## ПРЕДОСТАВЛЕННЫЙ ОТРЫВОК

Шестнадцатого августа я должен был ехать в Воронежскую область — маме исполнялось семьдесят лет. И тут пятнадцатого числа приходит телефонограмма: «В течение суток экипироваться и прибыть в Москву на аэродром Чкаловский для отправки на Северный Кавказ». Мы со вторым замом решили тянуть жребий, кому ехать. Ехать хотели и он, и я, но кто-то из нас должен был остаться на базе отряда в Санкт-Петербурге. Повезло мне. Но если бы даже жребий выпал ему, я бы всё равно поехал сам. Воспользовался бы своим служебным положением, отменил бы и демократию, и результат жеребьёвки.

Причины такого моего рвения можно было отыскать в недавнем прошлом. Дело в том, что я в Первую чеченскую кампанию был в Чечне в составе питерского СОБРа (специальный отряд быстрого реагирования милиции. — Ред.), и после её окончания у меня осталось ощущение какой-то незавершённости.

После Первой кампании всё тяжёлое оружие, скопившееся в от ряде «Тайфун», сдали на склад — мы же не армия. Остались только автоматы, ручные пулемёты Калашникова и снайперские винтовки. Хорошо ещё, что подствольников (ГП-25, подствольный гранатомёт автомата Калашникова. — Ред.) было много, почти у каждого второго. Они нас потом здорово выручили.

К середине августа 1999 года изо всех подразделений Минюста в Дагестане собрали человек четыреста. После того, как туда прибыли мы, нас с ещё двумя отрядами отправили в Хасавьюрт. И мы разместились в тюрьме. Обстановка в округе была неспокойная, здесь проживало много чеченцев-акинцев, которые при случае могли бы сыграть роль пятой колонны. Тут мы начали переживать: «Вот как нам не повезло, не придётся участвовать. В тюрьме этой всё самое главное просидим».

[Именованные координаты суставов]
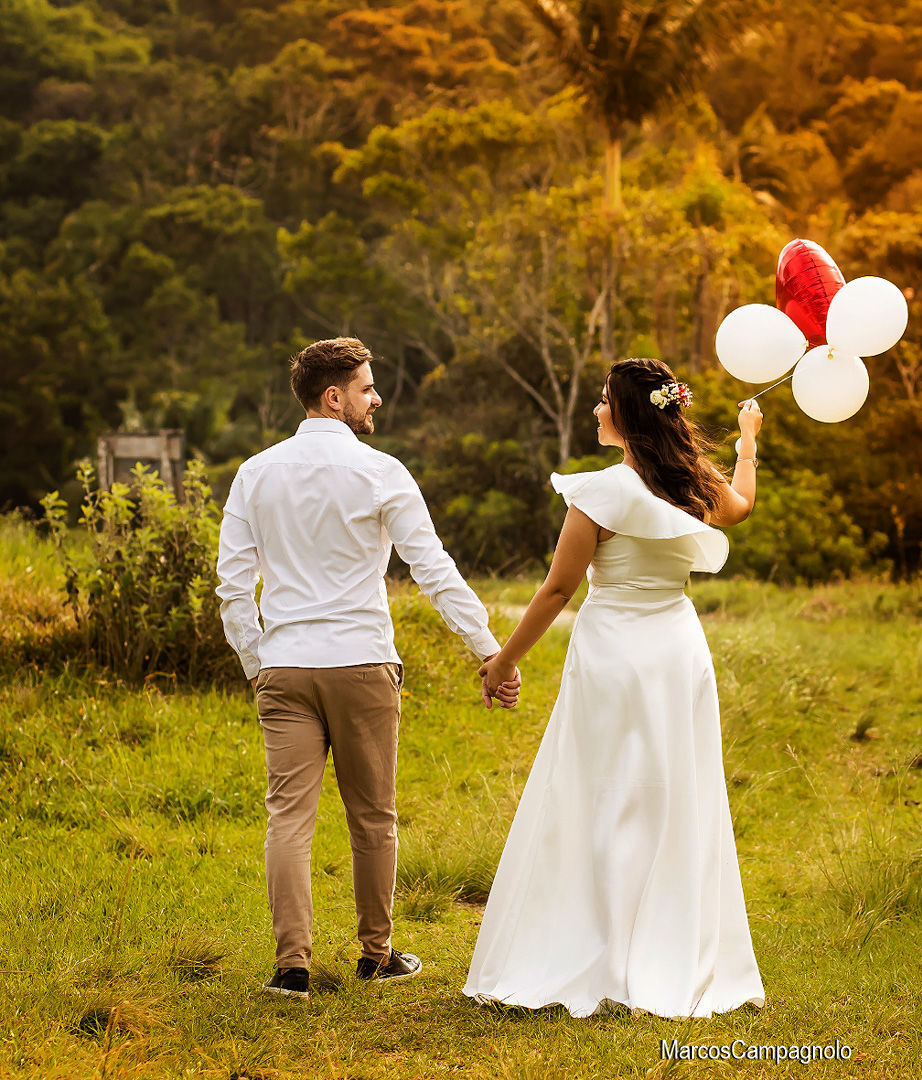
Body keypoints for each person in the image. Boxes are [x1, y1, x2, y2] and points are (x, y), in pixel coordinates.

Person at [216, 337, 518, 1000]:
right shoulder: (382, 473)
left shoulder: (255, 473)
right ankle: (375, 956)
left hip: (286, 668)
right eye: (366, 388)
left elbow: (233, 586)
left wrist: (255, 665)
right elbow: (432, 571)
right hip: (362, 665)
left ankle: (290, 968)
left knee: (287, 818)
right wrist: (487, 648)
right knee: (372, 816)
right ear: (334, 397)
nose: (375, 398)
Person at [465, 357, 765, 1019]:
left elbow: (556, 590)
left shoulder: (600, 493)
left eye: (603, 401)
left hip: (613, 652)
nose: (596, 410)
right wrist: (748, 443)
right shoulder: (691, 481)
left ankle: (598, 944)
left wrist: (503, 661)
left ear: (626, 415)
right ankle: (662, 943)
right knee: (670, 791)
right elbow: (739, 509)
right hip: (677, 649)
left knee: (600, 792)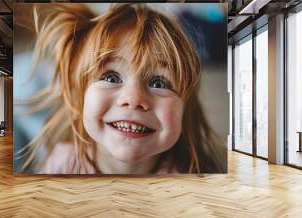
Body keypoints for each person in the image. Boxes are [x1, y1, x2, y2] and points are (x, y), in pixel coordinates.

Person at [17, 3, 226, 174]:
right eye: (111, 76)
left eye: (159, 83)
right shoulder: (62, 163)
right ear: (79, 96)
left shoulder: (189, 180)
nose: (133, 98)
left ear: (185, 110)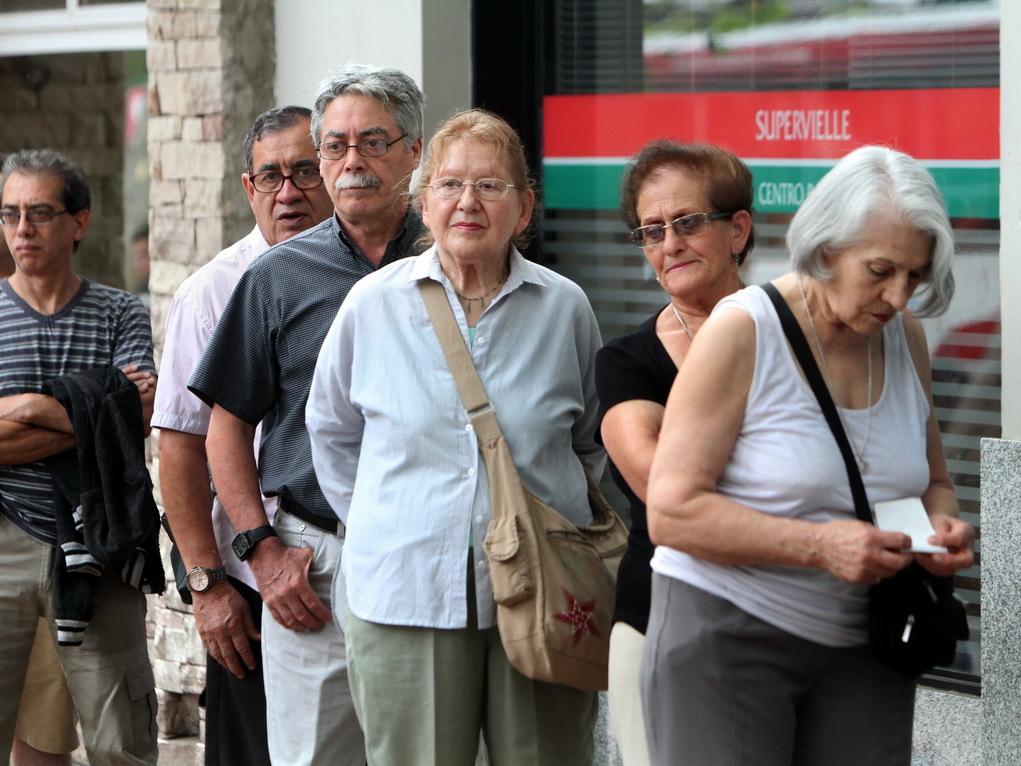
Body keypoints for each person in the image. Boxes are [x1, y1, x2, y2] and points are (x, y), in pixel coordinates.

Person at [642, 145, 975, 765]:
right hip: (728, 635)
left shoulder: (905, 337)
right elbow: (671, 512)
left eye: (914, 276)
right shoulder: (744, 329)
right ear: (825, 248)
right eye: (880, 270)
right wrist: (821, 545)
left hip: (869, 643)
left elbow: (932, 481)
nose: (897, 296)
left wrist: (938, 530)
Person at [307, 108, 605, 766]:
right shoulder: (372, 306)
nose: (467, 202)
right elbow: (331, 434)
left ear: (523, 209)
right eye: (449, 184)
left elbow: (588, 440)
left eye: (490, 186)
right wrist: (387, 521)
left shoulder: (564, 308)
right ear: (423, 202)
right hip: (404, 590)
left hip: (544, 589)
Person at [189, 64, 425, 766]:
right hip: (314, 562)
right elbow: (225, 428)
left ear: (414, 150)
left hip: (431, 553)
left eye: (373, 141)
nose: (352, 161)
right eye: (336, 145)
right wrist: (260, 550)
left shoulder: (451, 258)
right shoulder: (276, 276)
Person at [153, 105, 332, 766]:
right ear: (248, 187)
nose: (289, 192)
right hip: (252, 586)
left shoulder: (372, 276)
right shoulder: (211, 292)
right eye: (271, 176)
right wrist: (207, 588)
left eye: (305, 171)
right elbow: (180, 448)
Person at [595, 140, 753, 765]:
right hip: (659, 621)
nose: (669, 244)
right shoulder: (626, 361)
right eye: (651, 231)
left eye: (687, 222)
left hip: (789, 623)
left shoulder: (800, 337)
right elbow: (664, 493)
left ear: (737, 229)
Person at [0, 149, 158, 765]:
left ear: (79, 222)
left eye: (40, 213)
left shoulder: (121, 312)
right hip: (5, 537)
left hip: (104, 540)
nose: (22, 229)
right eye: (10, 213)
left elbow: (137, 416)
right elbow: (115, 415)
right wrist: (96, 411)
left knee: (121, 742)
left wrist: (21, 408)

## РАБОЧЕЕ ЗАДАНИЕ
Ответьте на вопросы по отрывку:
1. Какого числа пришла телефонограмма с приказом прибыть на аэродром Чкаловский?
2. Какое оружие осталось у отряда «Тайфун» после того, как тяжёлое оружие сдали на склад?
3. Где разместились прибывшие в Хасавьюрт отряды?

## РЕЗУЛЬТАТ ВЫПОЛНЕНИЯ
1. Пятнадцатого августа.
2. Автоматы, ручные пулемёты Калашникова и снайперские винтовки.
3. В тюрьме.